* **AIM OF THE TASK**: Beginning with the line that contains "Accessibility is making" in the material below, print each line exactly until the line that contains "In this course, you'll build a quiz" has been printed, then stop.

* **ENTRIES SUPPLIED**:
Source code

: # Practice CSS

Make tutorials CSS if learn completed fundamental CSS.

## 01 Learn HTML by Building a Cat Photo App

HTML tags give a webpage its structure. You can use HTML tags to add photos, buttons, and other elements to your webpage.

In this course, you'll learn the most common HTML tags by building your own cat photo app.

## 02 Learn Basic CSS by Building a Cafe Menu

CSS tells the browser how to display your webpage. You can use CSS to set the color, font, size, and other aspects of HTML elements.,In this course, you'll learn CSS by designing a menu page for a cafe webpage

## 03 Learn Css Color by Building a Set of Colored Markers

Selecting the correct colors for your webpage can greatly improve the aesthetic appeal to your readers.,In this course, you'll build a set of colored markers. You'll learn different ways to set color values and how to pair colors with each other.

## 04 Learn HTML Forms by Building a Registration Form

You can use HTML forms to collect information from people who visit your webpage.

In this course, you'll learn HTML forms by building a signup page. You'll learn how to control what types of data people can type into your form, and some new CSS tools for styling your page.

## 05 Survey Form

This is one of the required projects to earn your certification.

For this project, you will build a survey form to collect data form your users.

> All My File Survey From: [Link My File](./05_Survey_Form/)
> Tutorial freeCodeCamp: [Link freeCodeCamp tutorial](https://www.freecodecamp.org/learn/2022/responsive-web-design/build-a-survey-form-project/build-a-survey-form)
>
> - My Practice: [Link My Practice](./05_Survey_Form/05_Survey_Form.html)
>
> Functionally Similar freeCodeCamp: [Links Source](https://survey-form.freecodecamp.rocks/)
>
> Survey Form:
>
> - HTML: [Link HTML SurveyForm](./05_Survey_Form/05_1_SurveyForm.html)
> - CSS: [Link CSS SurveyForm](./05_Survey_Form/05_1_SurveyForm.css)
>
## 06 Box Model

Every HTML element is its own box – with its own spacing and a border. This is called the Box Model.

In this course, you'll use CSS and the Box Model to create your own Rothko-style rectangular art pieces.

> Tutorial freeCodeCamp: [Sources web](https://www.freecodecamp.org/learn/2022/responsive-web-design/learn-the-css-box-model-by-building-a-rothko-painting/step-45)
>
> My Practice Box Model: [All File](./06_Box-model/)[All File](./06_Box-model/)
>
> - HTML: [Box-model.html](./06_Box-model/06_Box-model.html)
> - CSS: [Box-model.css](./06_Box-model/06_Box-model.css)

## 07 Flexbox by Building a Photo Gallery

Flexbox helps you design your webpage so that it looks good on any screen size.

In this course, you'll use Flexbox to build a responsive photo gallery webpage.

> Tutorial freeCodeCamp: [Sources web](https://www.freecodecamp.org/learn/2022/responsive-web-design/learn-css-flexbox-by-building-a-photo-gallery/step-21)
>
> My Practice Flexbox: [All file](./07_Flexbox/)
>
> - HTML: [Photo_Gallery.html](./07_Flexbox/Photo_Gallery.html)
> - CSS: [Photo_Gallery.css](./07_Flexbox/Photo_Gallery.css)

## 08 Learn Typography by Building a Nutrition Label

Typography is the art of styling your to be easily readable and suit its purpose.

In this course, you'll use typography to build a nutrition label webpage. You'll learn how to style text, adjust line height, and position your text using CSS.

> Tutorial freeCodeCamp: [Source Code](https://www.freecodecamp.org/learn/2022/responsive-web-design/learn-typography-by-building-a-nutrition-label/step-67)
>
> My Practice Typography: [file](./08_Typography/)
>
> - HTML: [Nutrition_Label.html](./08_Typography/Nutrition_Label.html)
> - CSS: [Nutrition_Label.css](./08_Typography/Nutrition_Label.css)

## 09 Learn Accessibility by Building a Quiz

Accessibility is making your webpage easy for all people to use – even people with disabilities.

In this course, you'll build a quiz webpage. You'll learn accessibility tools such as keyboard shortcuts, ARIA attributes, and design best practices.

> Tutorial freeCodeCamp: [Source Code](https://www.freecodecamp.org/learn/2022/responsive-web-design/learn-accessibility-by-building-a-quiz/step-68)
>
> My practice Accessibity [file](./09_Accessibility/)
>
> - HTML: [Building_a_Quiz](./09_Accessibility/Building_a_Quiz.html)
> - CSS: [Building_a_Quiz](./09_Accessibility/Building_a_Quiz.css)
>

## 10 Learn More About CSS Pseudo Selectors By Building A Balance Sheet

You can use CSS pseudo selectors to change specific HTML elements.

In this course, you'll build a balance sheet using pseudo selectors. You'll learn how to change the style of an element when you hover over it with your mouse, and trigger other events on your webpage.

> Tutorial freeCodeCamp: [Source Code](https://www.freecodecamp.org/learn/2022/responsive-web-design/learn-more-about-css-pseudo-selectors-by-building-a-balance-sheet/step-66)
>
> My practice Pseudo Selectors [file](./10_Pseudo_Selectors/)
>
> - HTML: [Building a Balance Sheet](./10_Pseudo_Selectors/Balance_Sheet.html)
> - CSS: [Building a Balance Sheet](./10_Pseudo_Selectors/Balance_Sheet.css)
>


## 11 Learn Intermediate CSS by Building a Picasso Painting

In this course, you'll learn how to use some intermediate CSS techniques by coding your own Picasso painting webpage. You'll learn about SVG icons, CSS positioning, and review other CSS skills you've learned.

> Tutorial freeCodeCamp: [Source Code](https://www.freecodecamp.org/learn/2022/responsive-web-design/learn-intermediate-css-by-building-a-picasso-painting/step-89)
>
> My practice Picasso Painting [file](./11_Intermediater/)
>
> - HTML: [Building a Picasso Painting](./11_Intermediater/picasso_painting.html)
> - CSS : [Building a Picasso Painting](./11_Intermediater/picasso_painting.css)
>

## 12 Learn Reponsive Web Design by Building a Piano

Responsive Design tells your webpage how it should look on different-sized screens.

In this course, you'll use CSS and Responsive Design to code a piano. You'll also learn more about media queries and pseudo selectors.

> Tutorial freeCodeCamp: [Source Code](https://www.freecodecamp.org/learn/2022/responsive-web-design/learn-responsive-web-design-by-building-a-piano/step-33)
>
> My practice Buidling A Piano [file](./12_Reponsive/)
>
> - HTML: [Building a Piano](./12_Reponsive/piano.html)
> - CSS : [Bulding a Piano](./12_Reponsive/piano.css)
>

* **OUTPUT OF THE TASK**:
Accessibility is making your webpage easy for all people to use – even people with disabilities.

In this course, you'll build a quiz webpage. You'll learn accessibility tools such as keyboard shortcuts, ARIA attributes, and design best practices.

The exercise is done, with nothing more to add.